Being defensive is such a natural response that it can be difficult to realize you’re doing anything wrong. Unless there is a real threat that you know you can’t handle, defensiveness blocks you from getting what you want. The good things you want from life will come to you as you learn the right time to be vulnerable.
It’s hard to ask for what you really want when you’re afraid that you’re not going to get it. Maybe you’ve had a string of times you’ve been forgotten. Maybe you’re convinced by now that your desires don’t matter. Whatever the reason, defensiveness might serve to protect you from further disappointment, but it will also protect you from that love you desire.
Now, what would a healthier version of that conversation look like?
Person A: Why are you yelling at me?
Person B: I’m don’t think I’m yelling. Am I being too loud for you?
Person A: When you speak like that I struggle to want to stay in the conversation with you.
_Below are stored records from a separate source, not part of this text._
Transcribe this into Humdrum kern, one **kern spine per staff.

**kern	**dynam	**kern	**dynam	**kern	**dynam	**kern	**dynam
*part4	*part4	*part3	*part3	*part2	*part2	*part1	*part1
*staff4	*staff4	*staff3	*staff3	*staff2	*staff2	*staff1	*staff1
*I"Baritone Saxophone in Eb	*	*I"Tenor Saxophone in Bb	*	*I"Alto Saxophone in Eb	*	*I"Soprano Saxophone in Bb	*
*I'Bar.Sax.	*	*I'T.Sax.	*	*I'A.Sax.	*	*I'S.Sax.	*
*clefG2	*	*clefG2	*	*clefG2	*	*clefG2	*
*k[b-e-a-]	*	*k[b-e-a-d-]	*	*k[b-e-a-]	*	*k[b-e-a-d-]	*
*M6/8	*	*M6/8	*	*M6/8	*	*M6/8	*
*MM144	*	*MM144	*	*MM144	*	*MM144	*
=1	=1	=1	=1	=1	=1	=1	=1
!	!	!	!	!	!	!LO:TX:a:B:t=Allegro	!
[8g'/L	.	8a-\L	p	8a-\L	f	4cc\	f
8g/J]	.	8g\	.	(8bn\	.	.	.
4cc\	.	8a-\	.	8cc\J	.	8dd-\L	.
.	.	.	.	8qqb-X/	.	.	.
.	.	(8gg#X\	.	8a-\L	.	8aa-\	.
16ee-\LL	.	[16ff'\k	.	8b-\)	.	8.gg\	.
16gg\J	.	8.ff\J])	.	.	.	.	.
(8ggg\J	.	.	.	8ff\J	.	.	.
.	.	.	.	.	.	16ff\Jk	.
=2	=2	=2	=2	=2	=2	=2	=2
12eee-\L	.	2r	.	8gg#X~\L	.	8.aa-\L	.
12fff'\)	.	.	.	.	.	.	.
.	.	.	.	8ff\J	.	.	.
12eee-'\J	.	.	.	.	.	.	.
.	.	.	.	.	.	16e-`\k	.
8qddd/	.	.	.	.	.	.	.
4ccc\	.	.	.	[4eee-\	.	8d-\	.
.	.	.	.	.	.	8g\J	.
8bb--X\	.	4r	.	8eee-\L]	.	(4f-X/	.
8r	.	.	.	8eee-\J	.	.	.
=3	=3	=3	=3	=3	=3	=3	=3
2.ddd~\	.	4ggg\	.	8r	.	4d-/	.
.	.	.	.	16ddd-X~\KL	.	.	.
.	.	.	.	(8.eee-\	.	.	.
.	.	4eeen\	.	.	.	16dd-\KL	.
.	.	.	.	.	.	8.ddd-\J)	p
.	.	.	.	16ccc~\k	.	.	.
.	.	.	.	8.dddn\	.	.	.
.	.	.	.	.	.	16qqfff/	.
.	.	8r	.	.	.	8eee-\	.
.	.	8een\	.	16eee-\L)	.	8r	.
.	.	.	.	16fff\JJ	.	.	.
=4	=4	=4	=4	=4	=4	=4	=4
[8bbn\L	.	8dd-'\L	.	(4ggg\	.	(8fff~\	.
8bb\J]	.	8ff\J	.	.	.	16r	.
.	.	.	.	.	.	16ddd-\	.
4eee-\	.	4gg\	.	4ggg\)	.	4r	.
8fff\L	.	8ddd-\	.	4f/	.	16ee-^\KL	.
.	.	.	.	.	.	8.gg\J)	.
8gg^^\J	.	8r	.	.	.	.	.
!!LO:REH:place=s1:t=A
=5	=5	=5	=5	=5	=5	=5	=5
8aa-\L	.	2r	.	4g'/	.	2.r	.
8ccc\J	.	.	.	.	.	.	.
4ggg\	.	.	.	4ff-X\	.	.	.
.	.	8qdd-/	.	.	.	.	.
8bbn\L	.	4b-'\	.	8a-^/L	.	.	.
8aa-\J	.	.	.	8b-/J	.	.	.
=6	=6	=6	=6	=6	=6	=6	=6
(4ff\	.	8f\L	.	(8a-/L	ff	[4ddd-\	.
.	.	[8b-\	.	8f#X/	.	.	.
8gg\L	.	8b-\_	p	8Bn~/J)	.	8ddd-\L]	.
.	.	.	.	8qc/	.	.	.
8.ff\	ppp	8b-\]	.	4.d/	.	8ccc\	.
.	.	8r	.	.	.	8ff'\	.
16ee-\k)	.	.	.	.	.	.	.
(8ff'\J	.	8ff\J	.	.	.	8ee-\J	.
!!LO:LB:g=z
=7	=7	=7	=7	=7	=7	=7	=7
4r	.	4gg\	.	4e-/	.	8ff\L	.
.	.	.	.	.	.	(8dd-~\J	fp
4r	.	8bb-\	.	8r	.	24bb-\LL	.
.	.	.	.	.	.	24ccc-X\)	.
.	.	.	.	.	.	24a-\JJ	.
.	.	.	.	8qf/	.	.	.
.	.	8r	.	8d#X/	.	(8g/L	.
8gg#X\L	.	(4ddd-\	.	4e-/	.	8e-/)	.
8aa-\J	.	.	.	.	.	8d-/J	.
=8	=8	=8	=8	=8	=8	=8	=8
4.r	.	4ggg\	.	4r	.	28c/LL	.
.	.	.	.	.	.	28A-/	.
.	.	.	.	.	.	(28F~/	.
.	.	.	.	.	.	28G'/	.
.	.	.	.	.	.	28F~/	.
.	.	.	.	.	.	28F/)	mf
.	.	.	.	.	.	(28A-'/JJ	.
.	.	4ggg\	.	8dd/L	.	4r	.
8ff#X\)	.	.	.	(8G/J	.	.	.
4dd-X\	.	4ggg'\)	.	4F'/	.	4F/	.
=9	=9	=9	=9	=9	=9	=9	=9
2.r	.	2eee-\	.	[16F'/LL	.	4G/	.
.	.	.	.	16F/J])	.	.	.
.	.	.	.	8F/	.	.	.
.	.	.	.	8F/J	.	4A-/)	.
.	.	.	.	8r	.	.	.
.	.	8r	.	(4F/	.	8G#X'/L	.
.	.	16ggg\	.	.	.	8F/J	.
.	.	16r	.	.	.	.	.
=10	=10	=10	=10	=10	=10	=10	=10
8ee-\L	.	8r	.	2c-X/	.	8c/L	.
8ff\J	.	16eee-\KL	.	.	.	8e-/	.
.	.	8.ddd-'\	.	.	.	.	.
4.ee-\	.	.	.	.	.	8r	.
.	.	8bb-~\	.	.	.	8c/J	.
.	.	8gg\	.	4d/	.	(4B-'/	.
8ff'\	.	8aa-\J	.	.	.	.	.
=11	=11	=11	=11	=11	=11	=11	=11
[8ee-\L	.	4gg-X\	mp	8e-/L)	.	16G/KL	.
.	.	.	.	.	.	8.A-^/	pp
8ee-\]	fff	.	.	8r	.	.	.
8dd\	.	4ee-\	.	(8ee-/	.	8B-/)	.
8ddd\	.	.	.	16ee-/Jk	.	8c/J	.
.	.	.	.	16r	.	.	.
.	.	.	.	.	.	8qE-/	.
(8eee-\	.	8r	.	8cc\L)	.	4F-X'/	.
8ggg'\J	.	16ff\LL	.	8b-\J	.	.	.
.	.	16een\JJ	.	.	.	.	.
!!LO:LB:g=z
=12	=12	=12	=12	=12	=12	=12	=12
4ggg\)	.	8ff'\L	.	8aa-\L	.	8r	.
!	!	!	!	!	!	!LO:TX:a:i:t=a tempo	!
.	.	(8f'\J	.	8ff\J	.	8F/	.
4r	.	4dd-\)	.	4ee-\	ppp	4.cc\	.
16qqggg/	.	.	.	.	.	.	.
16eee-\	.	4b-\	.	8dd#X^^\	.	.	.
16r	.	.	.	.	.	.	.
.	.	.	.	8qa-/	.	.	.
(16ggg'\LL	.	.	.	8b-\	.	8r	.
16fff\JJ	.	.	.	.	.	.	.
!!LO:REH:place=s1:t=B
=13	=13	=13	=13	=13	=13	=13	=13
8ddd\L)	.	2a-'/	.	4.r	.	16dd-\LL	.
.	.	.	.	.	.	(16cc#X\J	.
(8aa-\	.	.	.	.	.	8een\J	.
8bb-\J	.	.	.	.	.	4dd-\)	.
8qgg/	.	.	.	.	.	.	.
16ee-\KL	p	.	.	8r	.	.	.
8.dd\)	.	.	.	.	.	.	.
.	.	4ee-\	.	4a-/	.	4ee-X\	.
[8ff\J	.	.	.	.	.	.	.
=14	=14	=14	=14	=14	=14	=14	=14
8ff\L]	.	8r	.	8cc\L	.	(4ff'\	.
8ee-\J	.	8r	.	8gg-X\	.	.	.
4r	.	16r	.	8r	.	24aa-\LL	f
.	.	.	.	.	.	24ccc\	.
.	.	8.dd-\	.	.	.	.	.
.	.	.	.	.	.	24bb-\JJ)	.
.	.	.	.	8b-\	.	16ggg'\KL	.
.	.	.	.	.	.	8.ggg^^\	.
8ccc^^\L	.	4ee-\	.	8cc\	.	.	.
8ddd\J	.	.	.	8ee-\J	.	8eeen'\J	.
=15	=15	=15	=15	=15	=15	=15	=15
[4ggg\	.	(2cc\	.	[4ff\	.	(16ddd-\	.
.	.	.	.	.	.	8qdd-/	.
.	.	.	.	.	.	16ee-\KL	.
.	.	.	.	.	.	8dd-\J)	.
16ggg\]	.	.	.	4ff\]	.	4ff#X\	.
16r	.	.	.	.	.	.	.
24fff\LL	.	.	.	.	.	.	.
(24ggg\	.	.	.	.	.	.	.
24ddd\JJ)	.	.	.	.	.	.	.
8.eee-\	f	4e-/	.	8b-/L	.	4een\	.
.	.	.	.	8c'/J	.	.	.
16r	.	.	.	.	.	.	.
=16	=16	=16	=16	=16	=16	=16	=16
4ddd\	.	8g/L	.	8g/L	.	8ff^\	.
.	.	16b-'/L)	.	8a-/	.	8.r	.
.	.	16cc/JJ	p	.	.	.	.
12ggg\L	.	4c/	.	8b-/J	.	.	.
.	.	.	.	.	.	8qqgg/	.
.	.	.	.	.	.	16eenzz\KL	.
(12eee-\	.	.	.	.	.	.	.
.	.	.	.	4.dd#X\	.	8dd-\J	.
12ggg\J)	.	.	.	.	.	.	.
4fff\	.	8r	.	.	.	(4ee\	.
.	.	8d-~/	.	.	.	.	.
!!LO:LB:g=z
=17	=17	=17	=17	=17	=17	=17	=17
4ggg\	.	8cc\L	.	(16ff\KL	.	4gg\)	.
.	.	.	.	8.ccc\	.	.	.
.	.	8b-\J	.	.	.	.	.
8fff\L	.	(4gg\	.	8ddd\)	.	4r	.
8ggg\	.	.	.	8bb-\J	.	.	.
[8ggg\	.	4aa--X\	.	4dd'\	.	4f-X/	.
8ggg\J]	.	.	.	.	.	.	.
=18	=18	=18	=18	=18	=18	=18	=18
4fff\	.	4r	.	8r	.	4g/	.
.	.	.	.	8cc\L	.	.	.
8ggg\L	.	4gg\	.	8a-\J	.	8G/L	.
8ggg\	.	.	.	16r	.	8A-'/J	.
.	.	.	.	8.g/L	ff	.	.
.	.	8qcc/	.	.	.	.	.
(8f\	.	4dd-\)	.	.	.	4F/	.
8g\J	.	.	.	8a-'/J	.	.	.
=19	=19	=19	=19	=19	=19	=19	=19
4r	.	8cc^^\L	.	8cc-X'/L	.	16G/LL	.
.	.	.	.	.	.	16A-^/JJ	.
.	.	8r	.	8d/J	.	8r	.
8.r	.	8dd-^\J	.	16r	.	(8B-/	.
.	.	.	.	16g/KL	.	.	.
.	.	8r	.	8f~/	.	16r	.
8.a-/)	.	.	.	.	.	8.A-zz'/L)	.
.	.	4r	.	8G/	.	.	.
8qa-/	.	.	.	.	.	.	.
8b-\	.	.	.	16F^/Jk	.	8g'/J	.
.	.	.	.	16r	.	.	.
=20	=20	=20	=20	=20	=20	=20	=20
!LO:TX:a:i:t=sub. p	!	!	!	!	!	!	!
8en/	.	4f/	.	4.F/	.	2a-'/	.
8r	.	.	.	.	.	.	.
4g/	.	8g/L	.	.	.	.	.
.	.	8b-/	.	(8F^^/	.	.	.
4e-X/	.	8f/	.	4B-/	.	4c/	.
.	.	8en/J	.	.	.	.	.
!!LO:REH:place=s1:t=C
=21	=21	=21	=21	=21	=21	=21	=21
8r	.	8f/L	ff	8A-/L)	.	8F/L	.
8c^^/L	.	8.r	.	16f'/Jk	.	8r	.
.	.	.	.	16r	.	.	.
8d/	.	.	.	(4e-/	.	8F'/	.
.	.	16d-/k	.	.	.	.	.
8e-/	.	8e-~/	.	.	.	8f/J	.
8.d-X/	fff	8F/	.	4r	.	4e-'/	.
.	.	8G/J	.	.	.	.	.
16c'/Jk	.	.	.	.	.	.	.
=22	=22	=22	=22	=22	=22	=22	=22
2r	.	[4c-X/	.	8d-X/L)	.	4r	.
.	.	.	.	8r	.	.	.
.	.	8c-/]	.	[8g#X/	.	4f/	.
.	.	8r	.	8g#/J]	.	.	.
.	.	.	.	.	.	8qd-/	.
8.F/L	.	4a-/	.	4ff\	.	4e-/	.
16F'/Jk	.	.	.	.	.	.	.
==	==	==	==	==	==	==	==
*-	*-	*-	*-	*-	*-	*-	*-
I can’t handle it. It’s too stressful for me. I don’t feel like you care how I’m feeling.
Person B: This seems like my normal voice. I’ll try to speak more calmly. I want to plan our vacation. I have to admit though, I can’t stand the idea of laying around all week at the beach. I’m concerned I’ll be miserable and I won’t have any fun. That isn’t going to help our relationship.
Person A: Vacations are something we should both enjoy. You don’t seem to realize how stressed I am. Camping out is always so much work. It’s certainly not relaxing.
Person B: Yeah, we’re both stressed. I suppose we could split up. You could go to the beach while I go camping. But that won’t work very well because the whole point is that we need to spend more time together. What if we found a place that has a beach and good hiking nearby?
Whenever you become aware of defensiveness, look for ways to turn it around using vulnerability.